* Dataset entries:
=======

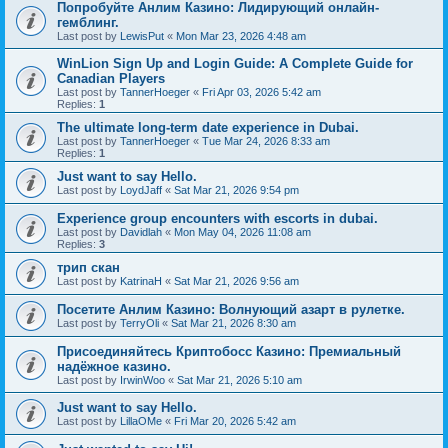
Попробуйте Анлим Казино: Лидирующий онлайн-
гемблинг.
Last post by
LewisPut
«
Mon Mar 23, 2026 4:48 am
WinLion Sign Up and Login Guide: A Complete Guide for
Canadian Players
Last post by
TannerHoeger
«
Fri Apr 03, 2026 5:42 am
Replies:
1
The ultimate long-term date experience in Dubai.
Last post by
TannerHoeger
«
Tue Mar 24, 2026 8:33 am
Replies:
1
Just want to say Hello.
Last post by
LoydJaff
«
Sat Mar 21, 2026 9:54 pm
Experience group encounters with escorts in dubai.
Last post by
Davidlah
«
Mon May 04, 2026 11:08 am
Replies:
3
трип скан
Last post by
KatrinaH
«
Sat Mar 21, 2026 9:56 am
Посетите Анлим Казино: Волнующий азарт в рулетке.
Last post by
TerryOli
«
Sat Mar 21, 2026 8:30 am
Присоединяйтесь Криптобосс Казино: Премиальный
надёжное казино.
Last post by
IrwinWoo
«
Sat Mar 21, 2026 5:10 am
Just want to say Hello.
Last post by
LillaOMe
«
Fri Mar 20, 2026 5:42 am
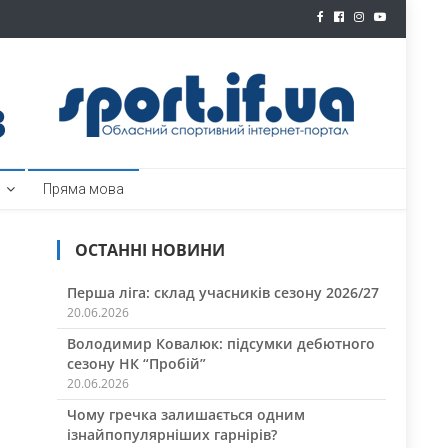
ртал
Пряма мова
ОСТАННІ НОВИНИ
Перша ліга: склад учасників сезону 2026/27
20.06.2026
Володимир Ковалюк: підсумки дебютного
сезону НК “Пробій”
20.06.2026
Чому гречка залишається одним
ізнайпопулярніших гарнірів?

=======

* Exercise: Repeat exactly the lines from the one containing "ОСТАННІ НОВИНИ" to the end of the records.

* Response below:
ОСТАННІ НОВИНИ
Перша ліга: склад учасників сезону 2026/27
20.06.2026
Володимир Ковалюк: підсумки дебютного
сезону НК “Пробій”
20.06.2026
Чому гречка залишається одним
ізнайпопулярніших гарнірів?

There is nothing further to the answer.